Address your child by name loudly and clearlyand make eye contact. If necessary, crouch down so that you are eye to eye with him and / or place your hand on his shoulder. This will help your child focus on you and the prompt. If necessary, have the request repeated ("So what are you gonna do?“) To make sure your child heard them too.

The 1-2-3 rule is often helpful

Tell your child what they should or should not do and what the consequences will be if they do not obey “three”. Then count to three. That's how long it takes to comply with your request. If applied consistently, this procedure has a certain signal effect, which makes it easier to follow instructions.
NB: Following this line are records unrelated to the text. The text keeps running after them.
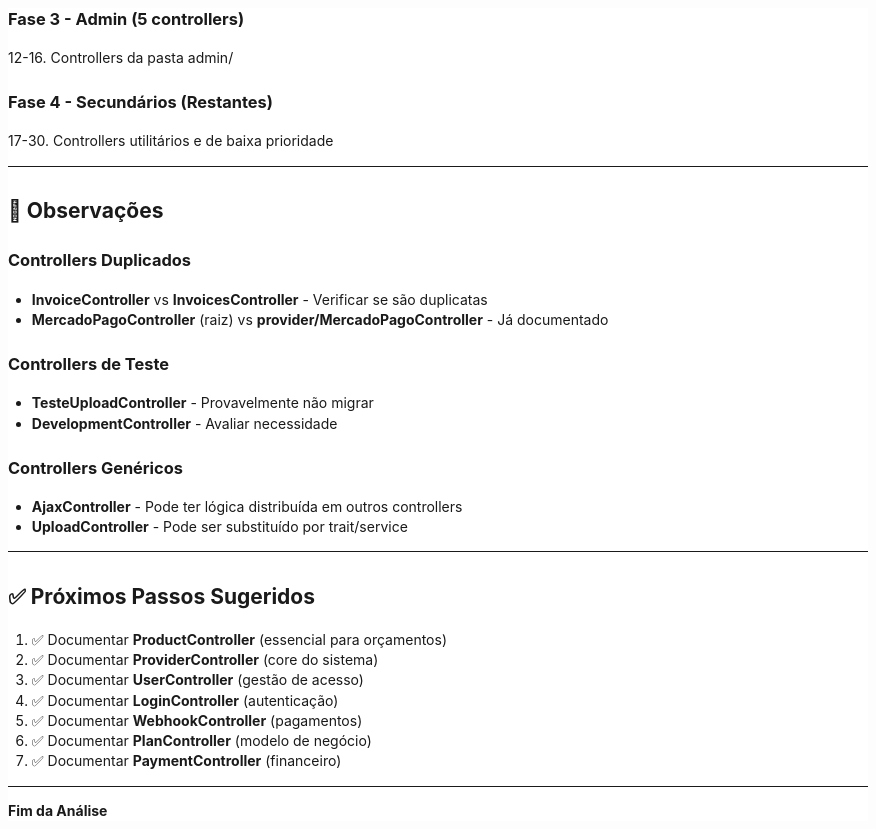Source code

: ### Fase 3 - Admin (5 controllers)
12-16. Controllers da pasta admin/

### Fase 4 - Secundários (Restantes)
17-30. Controllers utilitários e de baixa prioridade

---

## 📝 Observações

### Controllers Duplicados
- **InvoiceController** vs **InvoicesController** - Verificar se são duplicatas
- **MercadoPagoController** (raiz) vs **provider/MercadoPagoController** - Já documentado

### Controllers de Teste
- **TesteUploadController** - Provavelmente não migrar
- **DevelopmentController** - Avaliar necessidade

### Controllers Genéricos
- **AjaxController** - Pode ter lógica distribuída em outros controllers
- **UploadController** - Pode ser substituído por trait/service

---

## ✅ Próximos Passos Sugeridos

1. ✅ Documentar **ProductController** (essencial para orçamentos)
2. ✅ Documentar **ProviderController** (core do sistema)
3. ✅ Documentar **UserController** (gestão de acesso)
4. ✅ Documentar **LoginController** (autenticação)
5. ✅ Documentar **WebhookController** (pagamentos)
6. ✅ Documentar **PlanController** (modelo de negócio)
7. ✅ Documentar **PaymentController** (financeiro)

---

**Fim da Análise**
  • Example: Your child rummages in the flower pot. They say, “No, (your child's name)! With three, your hands are out of the ground, otherwise you'll end up in your playpen. One, two and the last number is called three (you can take a little break here). And now your hands are out of the ground. ”Otherwise, put your child in the playpen. You can send an older child to their room for a break if they repeatedly break the rules.
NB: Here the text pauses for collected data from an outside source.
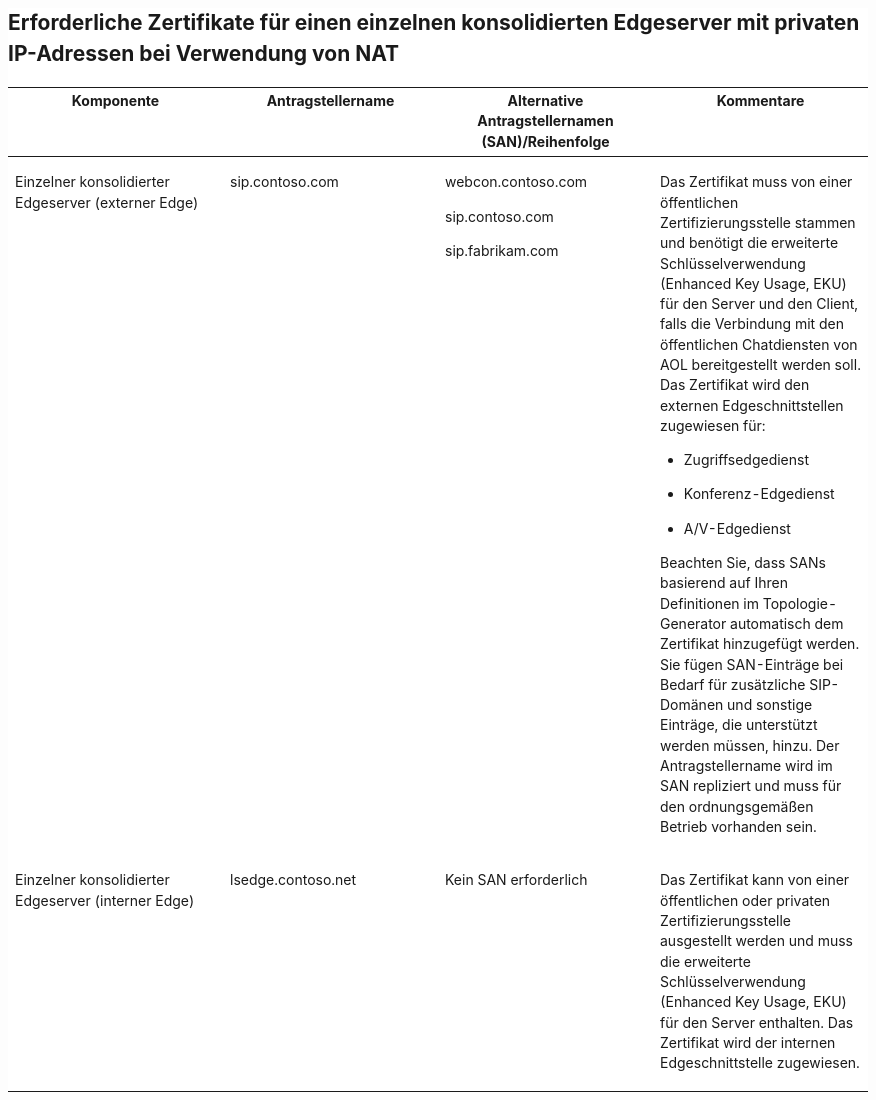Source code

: 

## Erforderliche Zertifikate für einen einzelnen konsolidierten Edgeserver mit privaten IP-Adressen bei Verwendung von NAT


<table>
<colgroup>
<col style="width: 25%" />
<col style="width: 25%" />
<col style="width: 25%" />
<col style="width: 25%" />
</colgroup>
<thead>
<tr class="header">
<th>Komponente</th>
<th>Antragstellername</th>
<th>Alternative Antragstellernamen (SAN)/Reihenfolge</th>
<th>Kommentare</th>
</tr>
</thead>
<tbody>
<tr class="odd">
<td><p>Einzelner konsolidierter Edgeserver (externer Edge)</p></td>
<td><p>sip.contoso.com</p></td>
<td><p>webcon.contoso.com</p>
<p>sip.contoso.com</p>
<p>sip.fabrikam.com</p></td>
<td><p>Das Zertifikat muss von einer öffentlichen Zertifizierungsstelle stammen und benötigt die erweiterte Schlüsselverwendung (Enhanced Key Usage, EKU) für den Server und den Client, falls die Verbindung mit den öffentlichen Chatdiensten von AOL bereitgestellt werden soll. Das Zertifikat wird den externen Edgeschnittstellen zugewiesen für:</p>
<ul>
<li><p>Zugriffsedgedienst</p></li>
<li><p>Konferenz-Edgedienst</p></li>
<li><p>A/V-Edgedienst</p></li>
</ul>
<p>Beachten Sie, dass SANs basierend auf Ihren Definitionen im Topologie-Generator automatisch dem Zertifikat hinzugefügt werden. Sie fügen SAN-Einträge bei Bedarf für zusätzliche SIP-Domänen und sonstige Einträge, die unterstützt werden müssen, hinzu. Der Antragstellername wird im SAN repliziert und muss für den ordnungsgemäßen Betrieb vorhanden sein.</p></td>
</tr>
<tr class="even">
<td><p>Einzelner konsolidierter Edgeserver (interner Edge)</p></td>
<td><p>lsedge.contoso.net</p></td>
<td><p>Kein SAN erforderlich</p></td>
<td><p>Das Zertifikat kann von einer öffentlichen oder privaten Zertifizierungsstelle ausgestellt werden und muss die erweiterte Schlüsselverwendung (Enhanced Key Usage, EKU) für den Server enthalten. Das Zertifikat wird der internen Edgeschnittstelle zugewiesen.</p></td>
</tr>
</tbody>
</table>
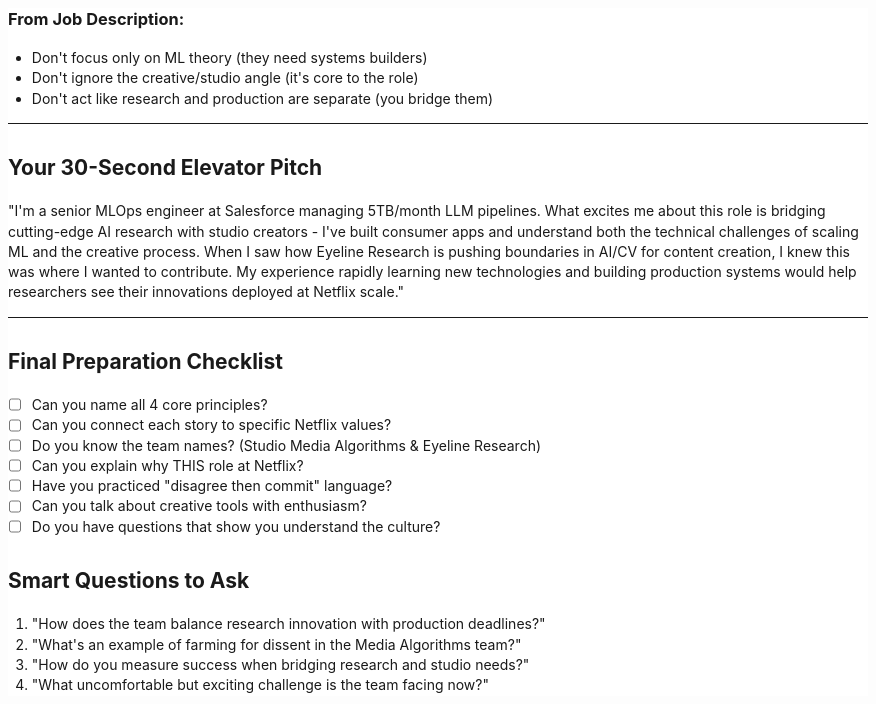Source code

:### From Job Description:
- Don't focus only on ML theory (they need systems builders)
- Don't ignore the creative/studio angle (it's core to the role)
- Don't act like research and production are separate (you bridge them)

---

## Your 30-Second Elevator Pitch

"I'm a senior MLOps engineer at Salesforce managing 5TB/month LLM pipelines. What excites me about this role is bridging cutting-edge AI research with studio creators - I've built consumer apps and understand both the technical challenges of scaling ML and the creative process. When I saw how Eyeline Research is pushing boundaries in AI/CV for content creation, I knew this was where I wanted to contribute. My experience rapidly learning new technologies and building production systems would help researchers see their innovations deployed at Netflix scale."

---

## Final Preparation Checklist

- [ ] Can you name all 4 core principles?
- [ ] Can you connect each story to specific Netflix values?
- [ ] Do you know the team names? (Studio Media Algorithms & Eyeline Research)
- [ ] Can you explain why THIS role at Netflix?
- [ ] Have you practiced "disagree then commit" language?
- [ ] Can you talk about creative tools with enthusiasm?
- [ ] Do you have questions that show you understand the culture?

## Smart Questions to Ask

1. "How does the team balance research innovation with production deadlines?"
2. "What's an example of farming for dissent in the Media Algorithms team?"
3. "How do you measure success when bridging research and studio needs?"
4. "What uncomfortable but exciting challenge is the team facing now?"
Special tips for living with a hyperactive toddler

Break down tasks into small, manageable steps!For example, if your child is to set the table, you should initially only instruct them to uncover the cutlery. When it has done this task, tell it to put the plates down, and so onDawdlingcan youturn off with the help of an egg alarm. Give your child a little bit of work to do and set a realistic time on an egg alarm clock in which this task is easy to cope with. If your child has managed to complete the task by the time the alarm goes off, praise them or give them a previously agreed reward or a reward point for the “reward snail” presented below. Has your child carried out an order from you without any problems,please praise it afterwards!Most parents expect obedience from their child and find it natural that their orders will be obeyed. Especially when there have been several admonitions, you as parents often have the feeling “Finally! Why not like that right away? ”And turn to other things again.For your child, however, this means that after completing the task, they will receive less (or no) attention than before, when their behavior practically forced you to deal with them because of their disobedience. So good behavior is not particularly “worth it”. You can only counteract this with prompt praise or a reward or a reward point.

Prepare yourself for the fact that your child is realless sleepneeds and is awake longer than other children of this age. Say goodbye to the idea that your child should be able to play alone with age-appropriate toys for a while. If you keep it busy andget involved in your housework, the work will take significantly longer and the household will not be so perfect, but your child will then be much happier and less cranky. Typical whining times (for example in the late afternoon) can best be bridged by taking walks. To be on the safe side, dressing and changing should be carried out on the floor. You may yourDo not take your eyes off the child, because thanks to its speed and ingenuity, it can quickly put itself in danger in an unobserved moment. This can be remedied by a playpen or a door grille on the child-safe children's room (lockable window handles are recommended!). Door bars or playpens can also help your child to learn to keep busy for a short time (initially only a few minutes).